-- SOURCE MATERIAL --
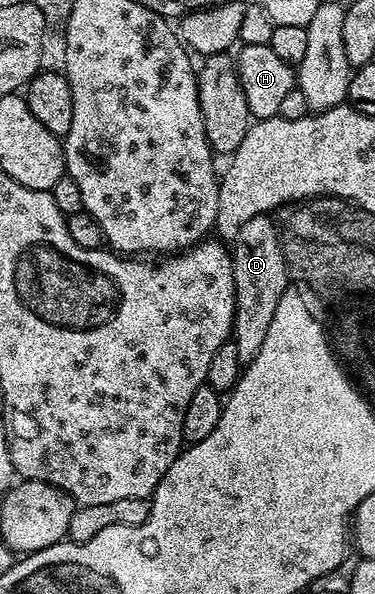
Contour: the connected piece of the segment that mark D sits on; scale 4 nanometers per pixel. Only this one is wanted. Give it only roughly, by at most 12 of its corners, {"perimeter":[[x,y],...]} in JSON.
{"perimeter":[[268,214],[230,244],[241,362],[262,350],[290,288],[286,248]]}

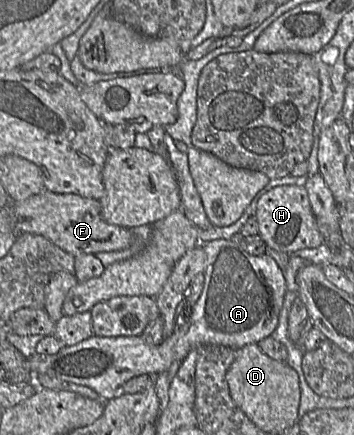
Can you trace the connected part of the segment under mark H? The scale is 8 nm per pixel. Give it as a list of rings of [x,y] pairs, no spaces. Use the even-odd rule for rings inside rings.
[[[281,185],[269,190],[259,198],[254,217],[258,222],[258,235],[268,248],[290,254],[324,243],[304,185]]]

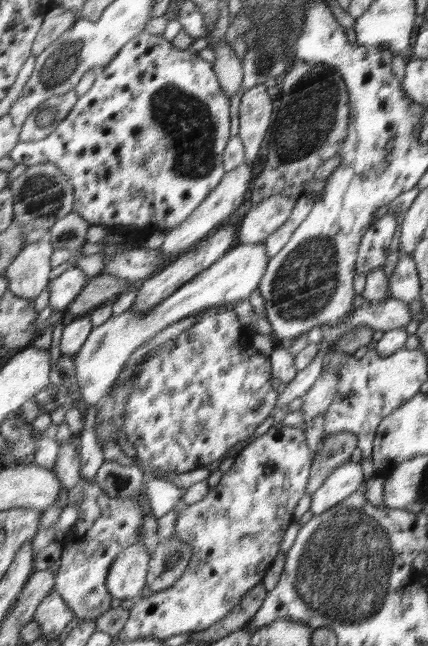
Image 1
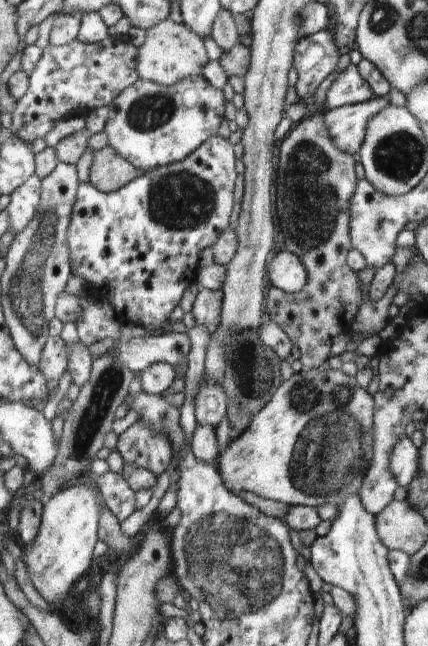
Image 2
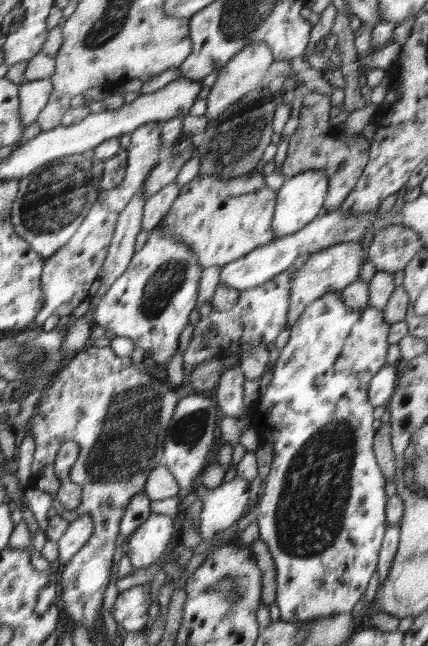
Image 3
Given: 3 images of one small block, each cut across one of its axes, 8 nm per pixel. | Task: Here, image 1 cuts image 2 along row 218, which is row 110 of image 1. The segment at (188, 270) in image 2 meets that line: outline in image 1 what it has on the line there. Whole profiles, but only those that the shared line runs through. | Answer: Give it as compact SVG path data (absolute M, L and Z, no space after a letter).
M144 31L140 36L137 36L134 40L131 40L119 53L118 56L109 64L108 67L105 67L103 70L99 71L96 76L96 81L91 87L91 89L85 94L80 97L78 104L72 109L72 112L68 115L68 118L58 128L56 129L55 133L52 133L48 138L45 138L41 141L30 141L30 142L22 142L20 141L18 147L10 154L10 158L14 159L18 164L25 164L27 167L36 166L39 164L53 162L56 163L62 170L65 172L66 175L70 177L70 180L75 187L75 202L74 202L74 211L78 214L81 214L86 220L89 220L93 225L105 225L106 227L110 228L112 231L118 227L126 226L127 229L131 231L132 235L137 237L140 234L141 230L153 230L162 232L163 230L172 230L175 229L177 226L182 225L183 221L186 221L188 217L191 216L192 213L195 212L196 208L210 194L220 185L224 176L226 176L226 167L222 166L222 152L224 151L224 146L226 142L228 142L228 138L230 138L230 134L228 134L228 128L230 128L230 102L228 102L228 98L226 98L226 92L222 89L218 75L216 70L212 70L212 64L210 62L206 62L206 60L202 60L202 58L198 58L196 54L190 54L188 49L185 50L176 50L176 48L172 48L172 44L168 42L168 40L164 40L162 35L157 35L153 32L146 32Z

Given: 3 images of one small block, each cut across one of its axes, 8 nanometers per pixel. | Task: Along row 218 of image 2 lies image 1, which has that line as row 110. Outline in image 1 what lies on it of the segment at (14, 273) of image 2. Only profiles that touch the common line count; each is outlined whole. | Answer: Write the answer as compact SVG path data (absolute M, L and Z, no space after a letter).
M74 89L43 102L25 122L21 141L41 141L48 138L68 118L81 96Z

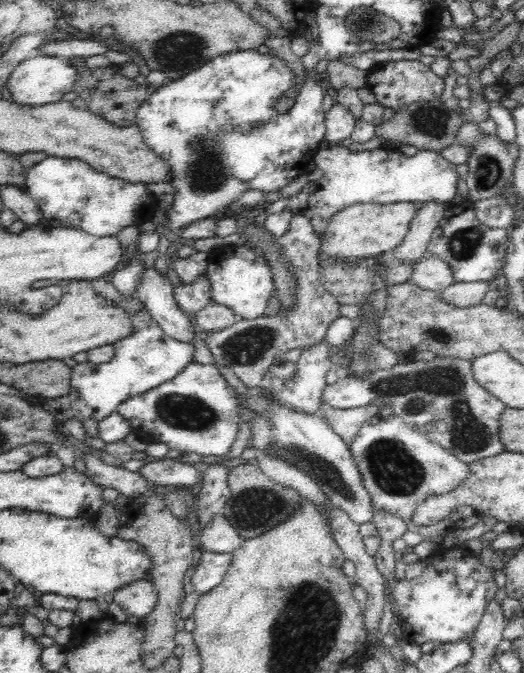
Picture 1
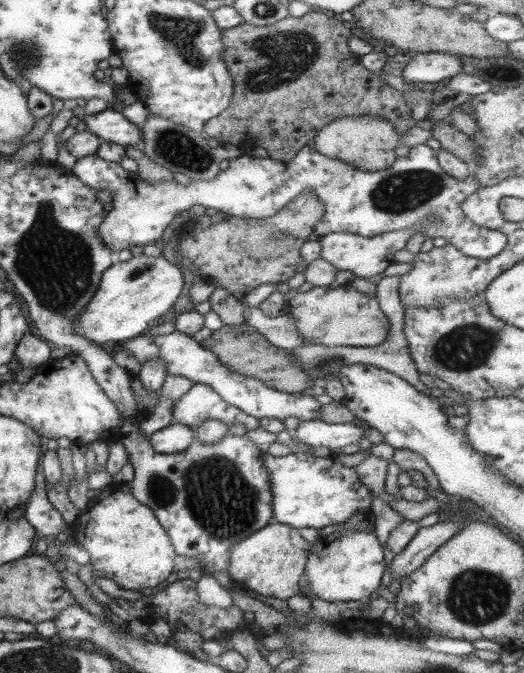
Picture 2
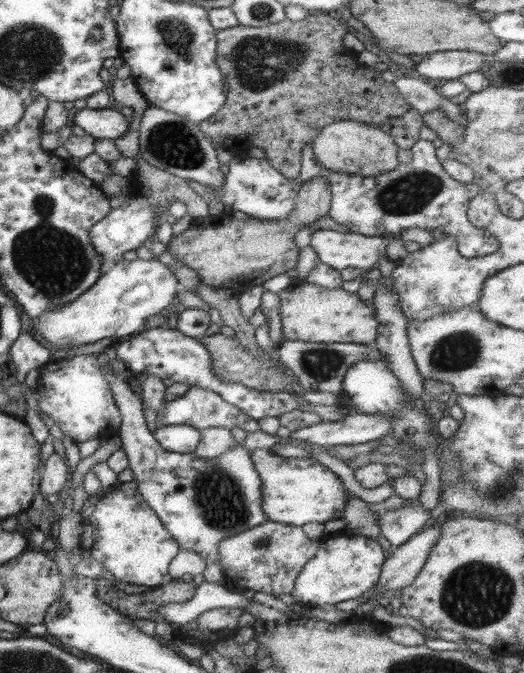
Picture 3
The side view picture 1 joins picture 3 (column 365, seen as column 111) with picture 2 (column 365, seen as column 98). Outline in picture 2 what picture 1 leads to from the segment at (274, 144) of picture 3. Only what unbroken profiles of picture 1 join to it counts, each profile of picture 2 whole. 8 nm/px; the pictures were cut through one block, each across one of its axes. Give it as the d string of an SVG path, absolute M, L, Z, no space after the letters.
M311 11L302 18L288 17L268 26L242 23L231 29L222 29L222 32L224 48L221 57L232 75L234 92L230 104L203 126L204 135L209 140L222 140L222 147L228 147L226 142L230 142L230 147L236 146L234 142L240 142L238 146L246 146L247 150L263 147L272 158L285 162L294 158L304 146L312 144L321 127L336 118L371 114L389 120L402 145L402 136L416 126L403 93L359 63L360 56L347 45L354 34L340 20Z

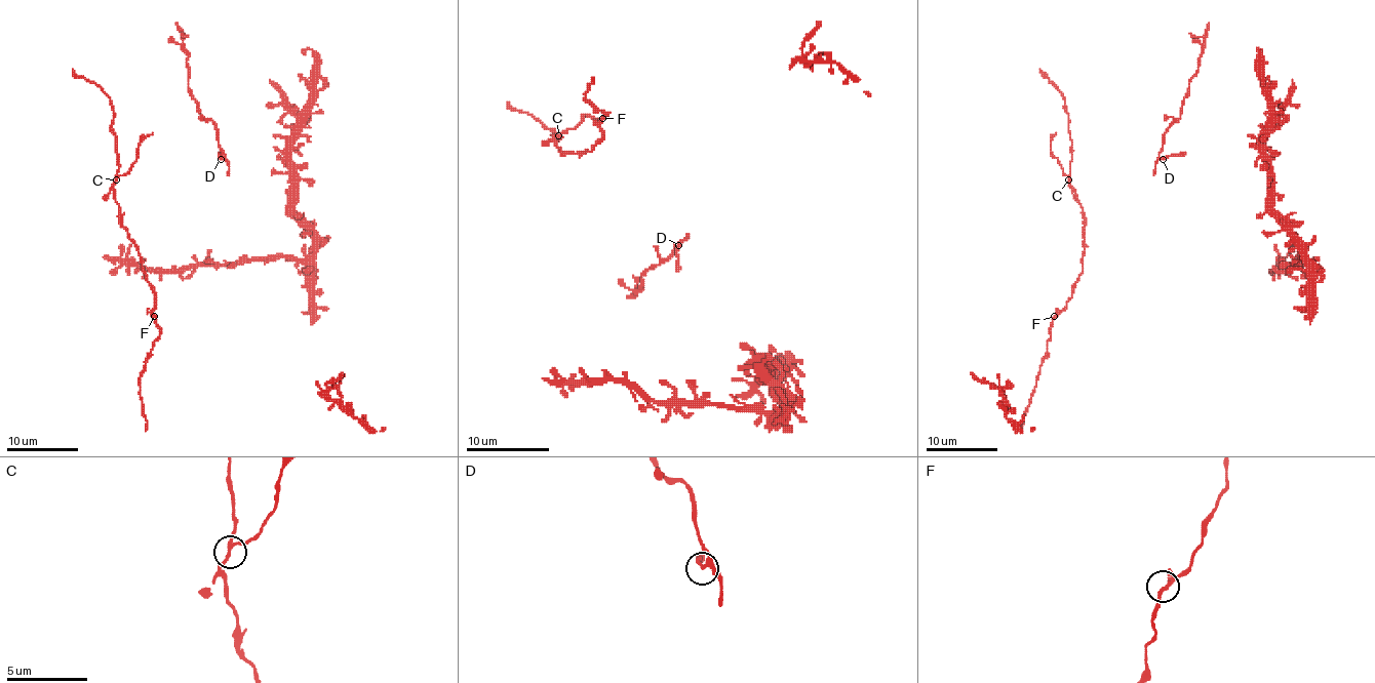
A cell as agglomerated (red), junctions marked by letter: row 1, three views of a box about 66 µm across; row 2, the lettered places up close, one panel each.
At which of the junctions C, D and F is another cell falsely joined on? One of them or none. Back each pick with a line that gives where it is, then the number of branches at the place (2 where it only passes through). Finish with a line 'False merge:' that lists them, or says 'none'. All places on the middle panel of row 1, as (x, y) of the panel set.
C: Place: (558, 135). Branches: 3
False merge: C

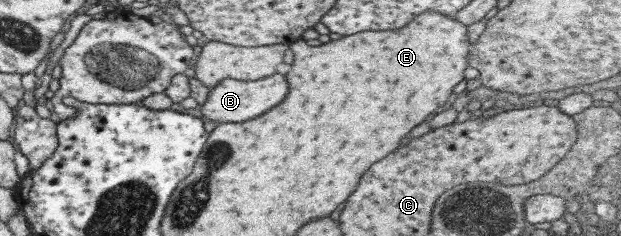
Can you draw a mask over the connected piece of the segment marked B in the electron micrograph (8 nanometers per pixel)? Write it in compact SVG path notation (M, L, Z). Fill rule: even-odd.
M279 73L258 80L220 80L216 86L209 90L208 97L205 102L200 105L201 118L204 121L212 120L219 123L239 123L242 120L250 120L264 114L266 110L270 110L272 106L280 104L284 100L284 96L288 94L289 85L286 84L286 77Z

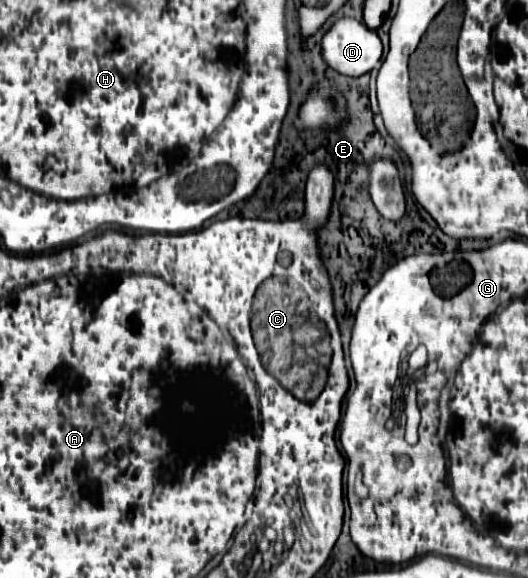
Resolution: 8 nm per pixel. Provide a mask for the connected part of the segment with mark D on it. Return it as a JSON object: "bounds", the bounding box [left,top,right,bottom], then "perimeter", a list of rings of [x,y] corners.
{"bounds":[320,18,382,78],"perimeter":[[[354,18],[336,20],[322,36],[320,46],[322,46],[322,60],[326,62],[326,66],[350,78],[358,78],[372,72],[382,60],[382,42],[378,34],[368,26],[364,26],[364,22],[358,22]]]}

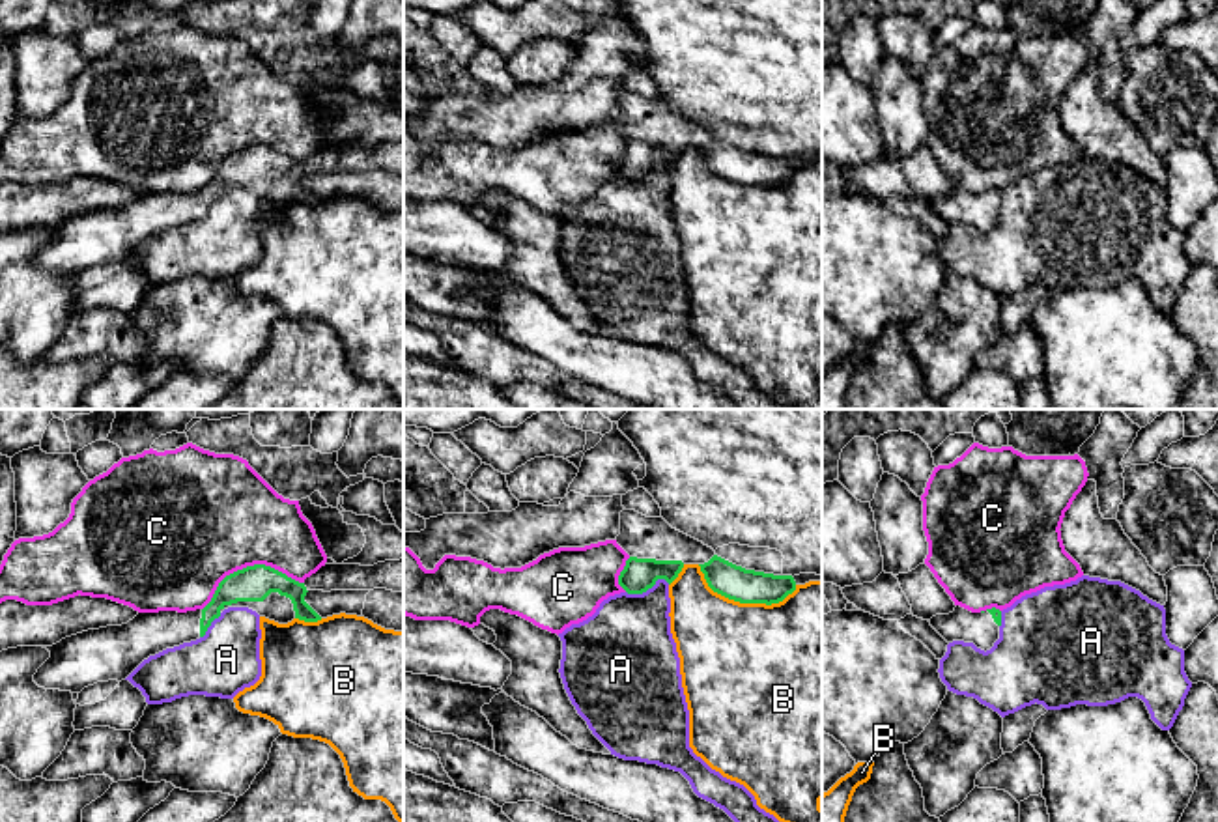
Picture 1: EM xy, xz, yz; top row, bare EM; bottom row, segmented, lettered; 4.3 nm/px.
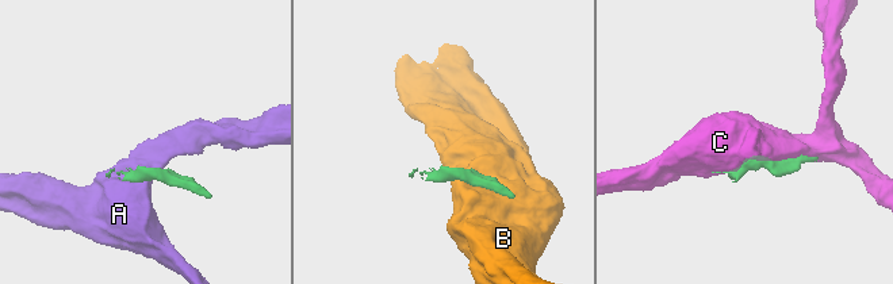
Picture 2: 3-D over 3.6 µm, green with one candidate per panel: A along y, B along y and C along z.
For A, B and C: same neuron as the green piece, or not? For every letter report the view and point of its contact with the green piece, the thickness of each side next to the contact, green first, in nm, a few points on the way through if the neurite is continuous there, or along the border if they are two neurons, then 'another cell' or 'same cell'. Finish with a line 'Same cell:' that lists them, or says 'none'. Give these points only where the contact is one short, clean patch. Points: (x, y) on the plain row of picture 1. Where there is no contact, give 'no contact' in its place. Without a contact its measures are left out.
A: xz (647, 170) | 140/380 nm | along xz (669, 165), (658, 161), (641, 174), (626, 174) | another cell
B: xz (742, 184) | 150/500 nm | another cell
C: xy (247, 148) | 160/500 nm | another cell
Same cell: none

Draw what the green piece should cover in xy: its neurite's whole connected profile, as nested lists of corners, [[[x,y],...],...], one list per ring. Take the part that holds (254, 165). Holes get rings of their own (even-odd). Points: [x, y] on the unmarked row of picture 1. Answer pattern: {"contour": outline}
{"contour": [[[404,140],[374,148],[325,146],[303,164],[265,146],[247,148],[226,157],[204,191],[138,194],[127,206],[88,211],[43,228],[50,239],[34,263],[71,275],[97,263],[121,263],[149,237],[204,219],[228,189],[248,189],[278,206],[293,200],[318,204],[321,198],[304,183],[308,172],[374,170],[404,174]]]}

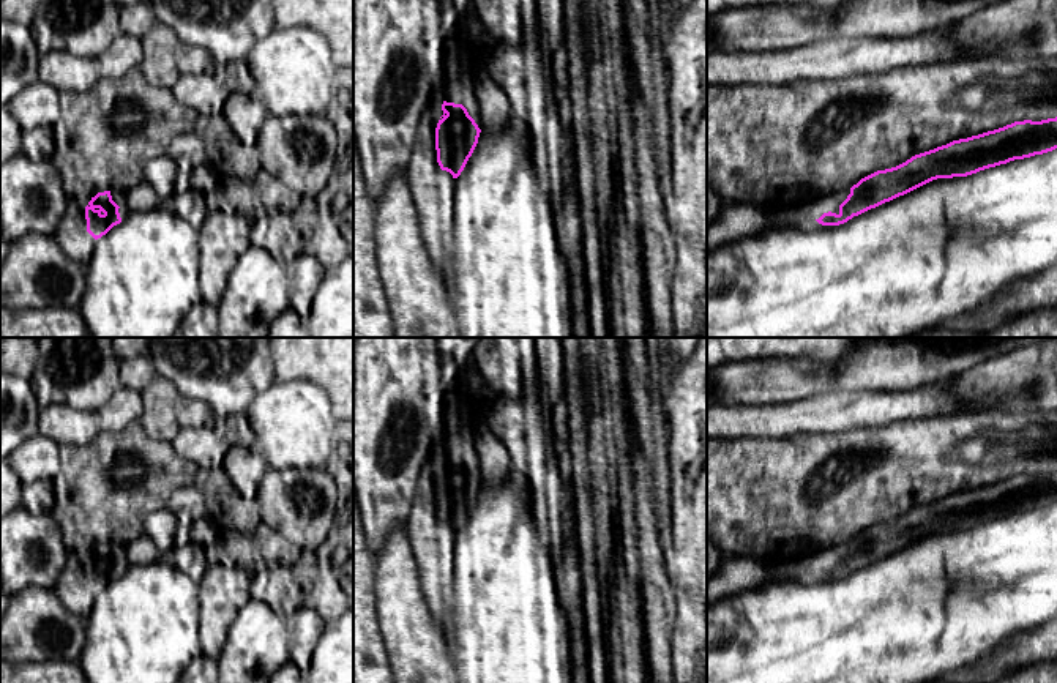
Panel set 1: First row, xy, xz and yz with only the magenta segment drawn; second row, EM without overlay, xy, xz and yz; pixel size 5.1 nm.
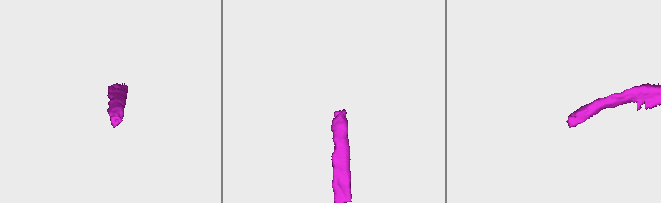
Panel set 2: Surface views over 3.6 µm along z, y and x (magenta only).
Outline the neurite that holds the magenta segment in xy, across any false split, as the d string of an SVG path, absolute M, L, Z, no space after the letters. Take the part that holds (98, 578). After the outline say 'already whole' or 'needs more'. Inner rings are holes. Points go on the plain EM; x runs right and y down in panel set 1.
M125 544L98 546L85 560L76 552L68 552L54 592L62 604L82 618L93 609L95 595L129 568Z; needs more

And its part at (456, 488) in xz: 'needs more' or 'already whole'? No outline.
needs more

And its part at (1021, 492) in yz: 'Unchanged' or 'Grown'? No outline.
Grown

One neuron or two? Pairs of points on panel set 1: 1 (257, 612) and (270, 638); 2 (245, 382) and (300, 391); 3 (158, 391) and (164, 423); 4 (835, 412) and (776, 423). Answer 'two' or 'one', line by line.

-- PROBLEM REQUIREMENTS --
Look over the listing. Pull out every line with the string "views" in it.

-- REPLY TO THE EXERCISE --
A cell as agglomerated (red), junctions marked by letter: row 1, three views of a box about 66 µm across; row 2, the lettered places up close, one panel each.
Panel set 2: Surface views over 3.6 µm along z, y and x (magenta only).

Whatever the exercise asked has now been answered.